Results may be posted until September 19th, 2016.

Designed by: Gabe White
Range: N/A
Target: N/A
Rounds Fired: 0

For this drill, all you need is your spare magazine in whatever you carry it in – no pistol, target, or safe direction is required (for purposes of the drill, if you are wearing a pistol it will remain holstered.)

When working for a faster reload, one of the areas where many people have an opportunity for gains is in more efficiently retrieving the spare magazine. This is a very simple drill for use in working to retrieve that magazine reliably and at the full speed you can move.

Start with your hands held out in front of you as if gripping a pistol, even though you are not actually holding a pistol. Retrieve your spare magazine with your support hand as rapidly as you can, taking care to acquire a consistent index on the magazine, and bring the magazine toward your strong hand as you would if you were going to reload a real pistol. Repeat ~ 500 times.

It's not important that you do exactly 500 repetitions. Do more or less if you prefer.

What is important: Explode into motion. Get moving as abruptly as you can and drive your hand to the magazine at the full speed you can move. Clear any concealment and acquire a clean and correct index on the magazine. One of the clearest kinds of feedback that you have not gotten a correct index on the magazine is having difficulty cleanly inserting it into the magazine well. Since inserting the magazine is not part of this particular drill, you need to be mentally disciplined in indexing the magazine properly. When you make a mistake, try to notice what you did wrong and pay attention to correcting it. If you carry more than one spare magazine, retrieve the spare magazine from all your pouches over the course of this drill.

Please report the magazine, magazine pouch, and concealment used (if any, concealment is optional), and anything you noticed during the drill.

Training with firearms is an inherently dangerous activity. Be sure to follow all safety protocols when using firearms or practicing these drills. These drills are provided for information purposes only. Use at your own risk.

Luke
08-19-2016, 08:29 PM
USPSA production gear.

Did not do 500 of them but did do them.

Also took this opportunity to work on my stage visualization. I would formulate a plan to shoot the array. Visualize it, then air gun it like I would at a match imagining the front sight. As soon as I broke that second shot I quickly retrieved my mag.

scw2
09-18-2016, 11:49 AM
I ran this today since I was focusing on reloads after not really doing as much work on reloads this past week. Worked with closed front garment and actually did a combination of Burkett reloads and seating mag and bringing gun back up to start shooting again.

I noticed while moving and trying to go my normal max reload speed, I can mess up the mag retrieval as well as the rest of the reload process, when normally doing static reloads the mag retrieval portion isn't an issue. That said, I tend to mess up the insertion more often. I noticed my 2nd mag pouch caused me more issues on both fronts since I've done less work from that position, so I did a lot of my dry practice today with the reload mag in the 2nd position.

**********

**Required tasks**.
1 – Who designed the drill on the drill page?
2 – Write out the drill page starting with "Results may be" and going on through "will remain holstered.)".
The items after this point have no connection to the drill page.

**********

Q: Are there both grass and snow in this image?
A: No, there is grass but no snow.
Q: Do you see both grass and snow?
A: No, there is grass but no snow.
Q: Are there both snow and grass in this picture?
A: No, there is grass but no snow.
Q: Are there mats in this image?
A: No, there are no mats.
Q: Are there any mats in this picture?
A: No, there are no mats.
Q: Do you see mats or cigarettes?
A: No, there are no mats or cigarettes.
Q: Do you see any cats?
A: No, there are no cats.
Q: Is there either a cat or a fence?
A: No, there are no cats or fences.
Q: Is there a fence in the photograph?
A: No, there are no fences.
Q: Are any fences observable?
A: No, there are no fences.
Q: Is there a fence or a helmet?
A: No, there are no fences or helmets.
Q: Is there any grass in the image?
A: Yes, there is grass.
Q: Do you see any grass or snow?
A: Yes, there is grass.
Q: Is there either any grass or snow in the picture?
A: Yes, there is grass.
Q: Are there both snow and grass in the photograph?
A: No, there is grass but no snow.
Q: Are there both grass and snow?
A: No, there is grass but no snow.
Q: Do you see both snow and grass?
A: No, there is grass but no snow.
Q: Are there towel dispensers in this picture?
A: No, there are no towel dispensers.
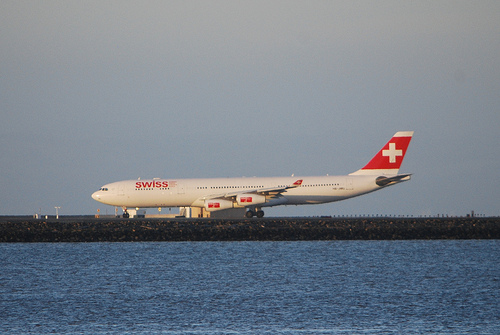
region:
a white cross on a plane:
[362, 129, 418, 168]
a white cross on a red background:
[355, 124, 427, 176]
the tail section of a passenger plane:
[347, 114, 424, 206]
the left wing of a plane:
[226, 169, 311, 211]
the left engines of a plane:
[195, 189, 290, 216]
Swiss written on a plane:
[132, 173, 177, 198]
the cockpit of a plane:
[85, 176, 116, 209]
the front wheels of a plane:
[115, 202, 136, 228]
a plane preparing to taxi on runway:
[74, 120, 442, 225]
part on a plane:
[92, 183, 114, 195]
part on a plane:
[118, 208, 144, 218]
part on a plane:
[241, 205, 266, 217]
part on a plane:
[233, 190, 264, 205]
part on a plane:
[201, 177, 303, 214]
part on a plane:
[373, 166, 411, 189]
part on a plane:
[356, 120, 412, 172]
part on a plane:
[93, 171, 401, 207]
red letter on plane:
[131, 178, 142, 190]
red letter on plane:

**********

**Answers per task**.
1 – Gabe White

2 –
Results may be posted until September 19th, 2016.

Designed by: Gabe White
Range: N/A
Target: N/A
Rounds Fired: 0

For this drill, all you need is your spare magazine in whatever you carry it in – no pistol, target, or safe direction is required (for purposes of the drill, if you are wearing a pistol it will remain holstered.)